Algorithms / Quickselect Kth
Least You Need to Know: Quickselect, kth Element, and One-Sided Recursion
Quickselect uses partitioning to find a target rank without fully sorting the array. Its main idea is that once the pivot rank is known, only one side can still contain the kth element. That one-sided recursion is why quickselect is typically faster than full quicksort when only a single rank is needed.
The least you need to know
- Quickselect applies a partition step, then recurses only into the side that still contains the target rank.
- If the pivot lands exactly at the target rank, the answer is found immediately.
- Quickselect does not fully sort the array.
- Randomized pivot choices give expected linear running time.

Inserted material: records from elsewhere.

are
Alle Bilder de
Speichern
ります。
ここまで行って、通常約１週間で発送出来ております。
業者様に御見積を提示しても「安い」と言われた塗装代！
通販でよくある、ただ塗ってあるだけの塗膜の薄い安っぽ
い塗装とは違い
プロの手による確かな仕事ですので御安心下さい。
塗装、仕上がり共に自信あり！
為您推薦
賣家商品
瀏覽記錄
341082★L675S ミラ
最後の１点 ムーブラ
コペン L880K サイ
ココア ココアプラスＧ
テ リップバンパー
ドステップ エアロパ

- The algorithm's reasoning is rank-based: compare `k` to the pivot's final position.
Key notation
k
target rank or target index after normalization
pivot index
rank position determined by partition
one-sided recursion
only one recursive subproblem remains relevant
Tiny worked example
- Partition the array around a pivot.
- Let `p` be the pivot's final rank.
- If `p = k`, return the pivot.
- If `k < p`, recurse left; if `k > p`, recurse right with the adjusted target rank.
Common mistakes
- Students sometimes think quickselect sorts the side it discards, but that work is never needed.
- The whole point is to avoid exploring both recursive sides.
- Indexing conventions for `k` must be handled carefully.
How to recognize this kind of problem
- The prompt asks for kth, median, percentile, or a single rank.
- Partition logic is present but full ordering is unnecessary.
- A key step is comparing the pivot position to the target rank.